+++ Data shown +++

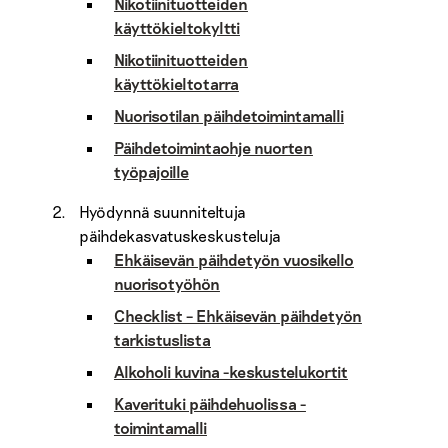
Nikotiinituotteiden
käyttökieltokyltti
Nikotiinituotteiden
käyttökieltotarra
Nuorisotilan päihdetoimintamalli
Päihdetoimintaohje nuorten
työpajoille
Hyödynnä suunniteltuja
päihdekasvatuskeskusteluja
Ehkäisevän päihdetyön vuosikello
nuorisotyöhön
Checklist – Ehkäisevän päihdetyön
tarkistuslista
Alkoholi kuvina -keskustelukortit
Kaverituki päihdehuolissa -
toimintamalli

+++

◆ **What is required**: Could the data be reproduced exactly, with the pictures omitted?

◆ **Response**:
Nikotiinituotteiden
käyttökieltokyltti
Nikotiinituotteiden
käyttökieltotarra
Nuorisotilan päihdetoimintamalli
Päihdetoimintaohje nuorten
työpajoille
Hyödynnä suunniteltuja
päihdekasvatuskeskusteluja
Ehkäisevän päihdetyön vuosikello
nuorisotyöhön
Checklist – Ehkäisevän päihdetyön
tarkistuslista
Alkoholi kuvina -keskustelukortit
Kaverituki päihdehuolissa -
toimintamalli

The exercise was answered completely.